Calculating the cost of the end-of-pipe strategies may provide a good benchmark to set a limit for the other strategies. The authors go on to explain how another company, Milford, Inc., attempted to use these three strategies at different parts of the production process.

Milford, Inc. produces door locks under the brand name of Safelock. During production, a petroleum based liquid is used to carry away metal shavings and to cool down the parts. However, the residue from this liquid must be removed and the parts degreased. Currently, Milford is using the vapors from a chemical called trichloroethylene (TCE) to do the degreasing. However, the vapor’s emissions are classified as toxic. Milford , therefore, has to provide an annual report on toxic releases to the EPA and detailed records of TCE emissions to the regulators of air emissions, inspect TCE storage areas to ensure there is no leakage, and hire certified professionals to dispose of the TCE waste. Milford believes that the cost of purchasing and using TCE will increase over the next few years because it is a suspected carcinogen; it was one of the substances targeted in the Clean Air Act Amendments of 1990; it has a tendency to seep into the soil and to groundwater; and also because the government is increasing taxes on TCE to deter its use.

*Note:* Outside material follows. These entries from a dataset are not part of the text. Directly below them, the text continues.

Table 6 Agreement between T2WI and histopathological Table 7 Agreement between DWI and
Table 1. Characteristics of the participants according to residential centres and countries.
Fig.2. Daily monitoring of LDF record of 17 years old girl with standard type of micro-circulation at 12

After estimating the increased cost of TCE along with the cost of new equipment needed to comply with upcoming regulations and the cost of disposing of TCE, a present value of the cost of continuing to use TCE was set at $845K. This end-of-pipe strategy cost was the standard by which all other strategies were to be set.

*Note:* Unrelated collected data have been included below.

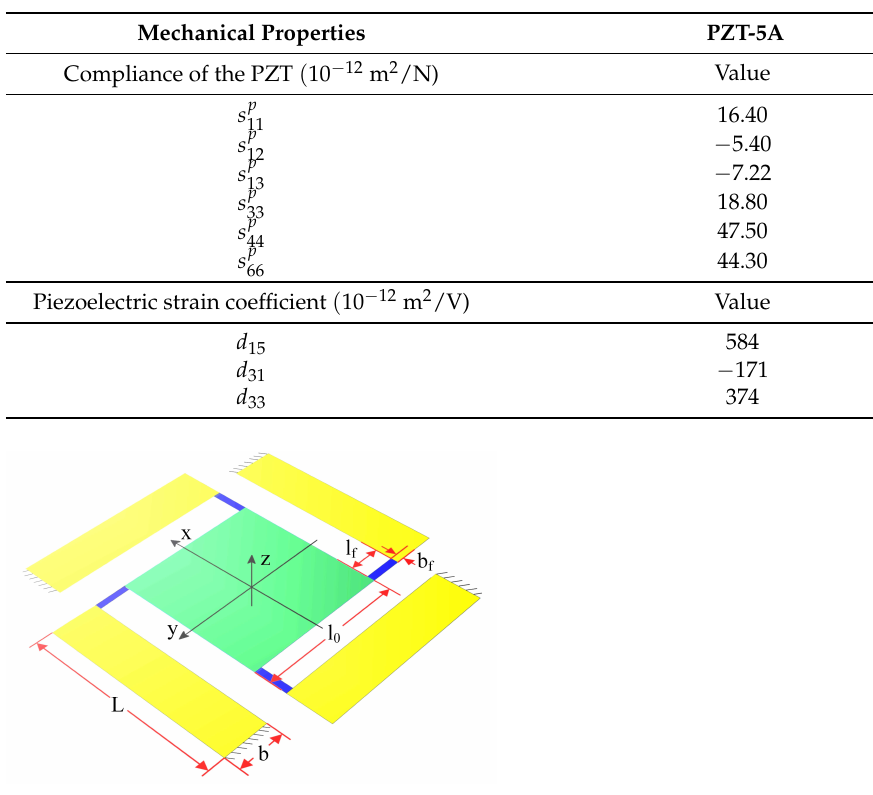
Table 3. Parameters of PZT-5A.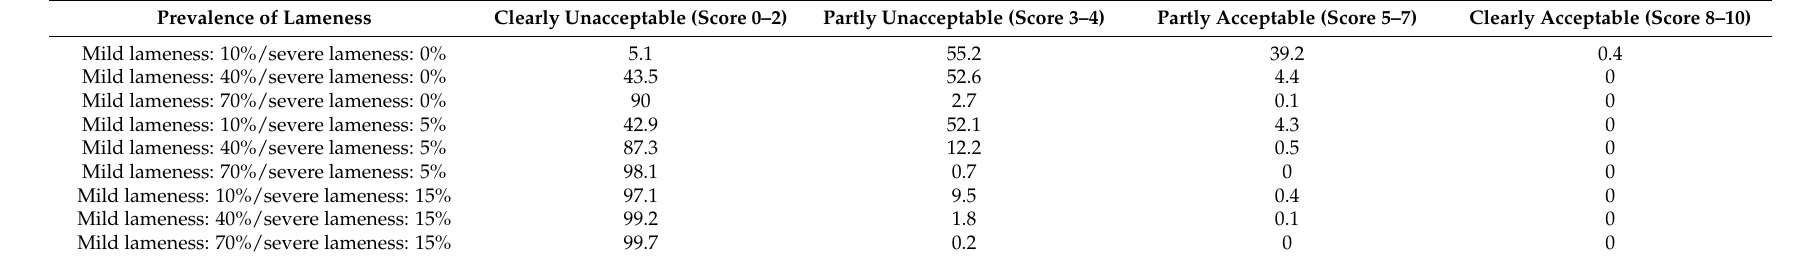
A The reported percentages are calculated predicted probabilities for an average expert based on the mixed effects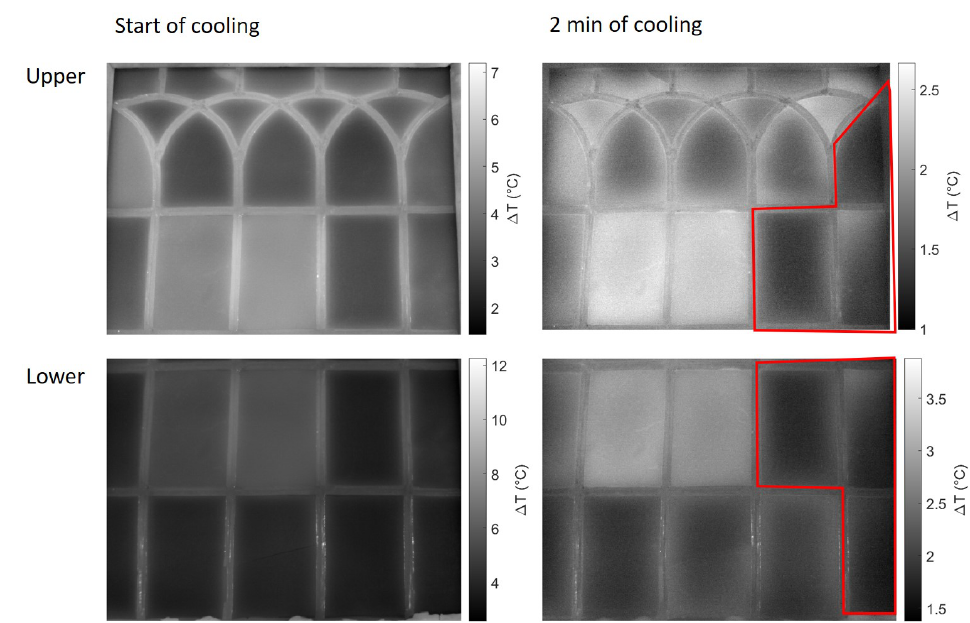
Figure 3. Refection mode thermograms of the upper ( top row) and lower parts ( bottom row). The left column shows the window at the start of cooling, the right column after 2 min of cooling. The upper and lower images have one row of glass panes in common. Two types of glass can be discerned in the image before cooling, while the red line indicate a possible third group that emerges in the image during cooling. The temperature difference is measured with respect to the average cold frame.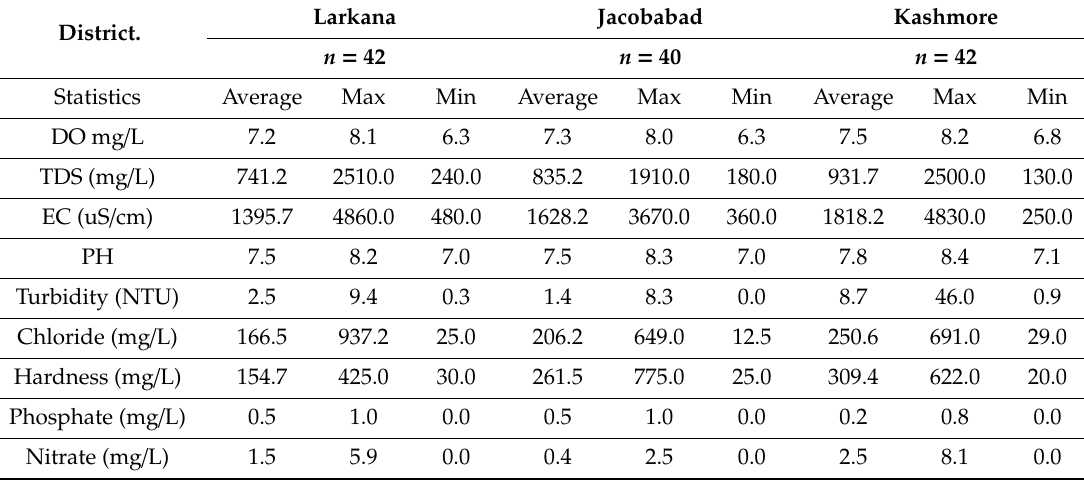
Table 5. Water quality parameters of North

As part of the process improvements strategy, a consultant suggested that an alkaline-based material be used as the cleaning compound instead of TCE. This new material would allow the production process to be more automated and would make two worker positions obsolete. Also, there would be no training cost, monitoring cost or special disposal cost since this material is not hazardous. The net cash flow with this new process would have a present value of $698K.

Milford also entertained the idea of having a pollution prevention strategy, but this did not seem feasible. To redesign the product would cost anywhere from $500K to $1.5M. To redesign the production process could cost about $300K and new equipment would be around $5M. An even further discouraging factor of redesigning was that the current product line had undergone 50 years of evolution and perfecting. A new product line may take the same amount of time to develop to the previously established standard. Milford decided that pollution prevention was to be considered a possibility only for the future and should be kept in mind as incremental changes were made in the existing product.

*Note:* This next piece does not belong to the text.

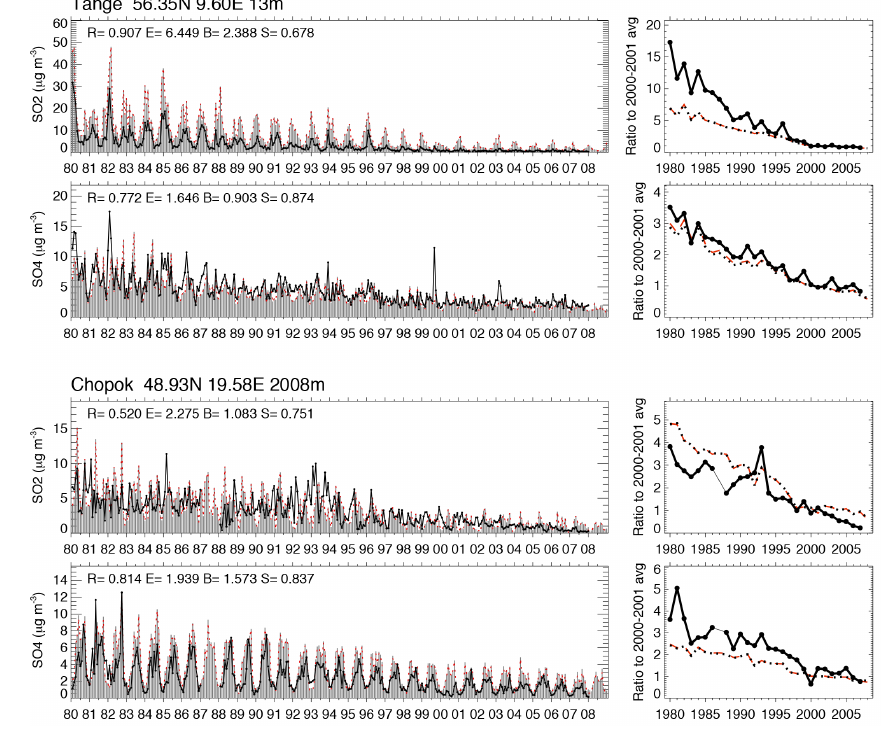
Fig. 8b. Left column: monthly averaged surface SO 2 and sulfate concentrations (µgm − 3 ) from 1980 to 2008 at two European sites, Tange in Denmark (top two rows) and Chopok in Slovakia (bottom two rows). Data from the EMEP network. Observations are shown in black lines and the model results in grey bars for total amount and dotted red lines for FF + BB amount. Statistical measures ( R , E , B , and S ) are defined as the same as in Fig. 7 caption. Right column: corresponding ratio of annual mean concentrations to the 2000–2001 average showing the interannual variability/trend over the 20-year period with the observation and models in solid and dotted lines, respectively. Thin solid black line in the right column connects the points with missing year(s) in between for visual continuity.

The final section of the article is somewhat a blueprint for building a control system to identify and minimize environmental costs in a production company. According to this section, the first step in controlling environmental cost is by making these costs the responsibility of the line managers who are in charge of the processes that generate these costs. These lines managers should be privy to financial information so as to see the direct results of their decisions.

The authors state that, at times, it maybe be difficult to determine which line manager is responsible for various types of waste. To figure who is responsible, waste must be traced back to the source and then the decision maker for that source is responsible. Also, if several managers are responsible for a waste stream, then each manager should be given information for and be held responsible for mitigating the entire stream. According to the authors, splitting up the waste stream will only lead to arguments regarding the manner by which the costs were divided. The health, safety, and environmental officer is only a guide and is not responsible for reducing cost.

The article concludes that environmental costs can no longer be considered insignificant. These costs demand high level management attention.